* [Your task]:
Find every line in the items below that contains the word "approved" and copy each of those lines.

* [Information given]:
........
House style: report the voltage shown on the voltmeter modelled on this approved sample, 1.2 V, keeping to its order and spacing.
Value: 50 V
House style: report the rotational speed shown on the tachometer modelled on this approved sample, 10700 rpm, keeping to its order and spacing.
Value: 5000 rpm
........
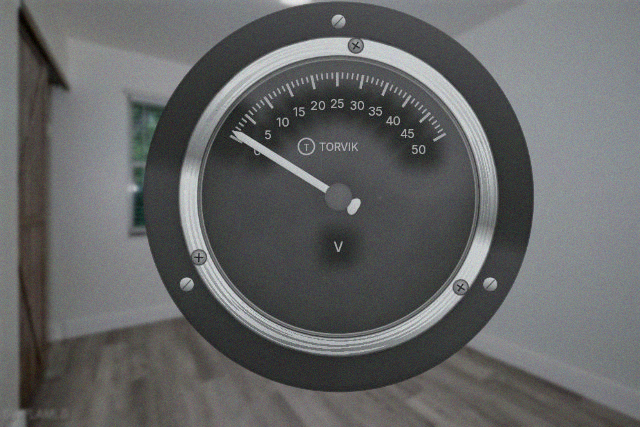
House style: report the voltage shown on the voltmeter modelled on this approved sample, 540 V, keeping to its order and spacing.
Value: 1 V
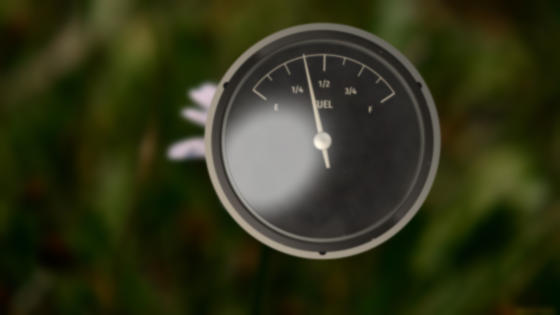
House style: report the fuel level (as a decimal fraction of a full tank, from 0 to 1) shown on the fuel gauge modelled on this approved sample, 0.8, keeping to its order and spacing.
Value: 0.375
........
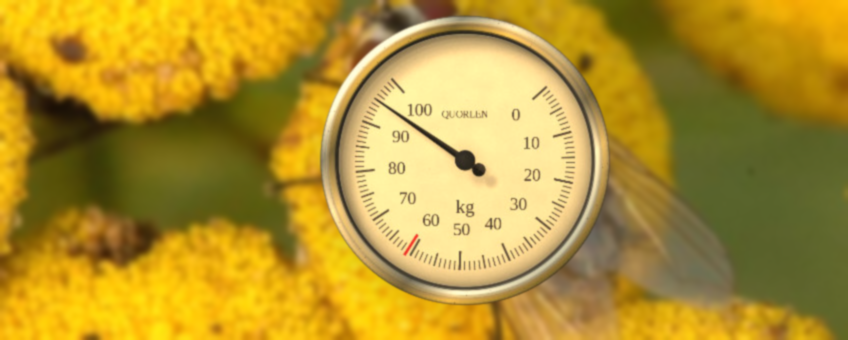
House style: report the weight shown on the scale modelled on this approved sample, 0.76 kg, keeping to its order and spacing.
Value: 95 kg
........
* [Expected answer]:
House style: report the voltage shown on the voltmeter modelled on this approved sample, 1.2 V, keeping to its order and spacing.
House style: report the rotational speed shown on the tachometer modelled on this approved sample, 10700 rpm, keeping to its order and spacing.
House style: report the voltage shown on the voltmeter modelled on this approved sample, 540 V, keeping to its order and spacing.
House style: report the fuel level (as a decimal fraction of a full tank, from 0 to 1) shown on the fuel gauge modelled on this approved sample, 0.8, keeping to its order and spacing.
House style: report the weight shown on the scale modelled on this approved sample, 0.76 kg, keeping to its order and spacing.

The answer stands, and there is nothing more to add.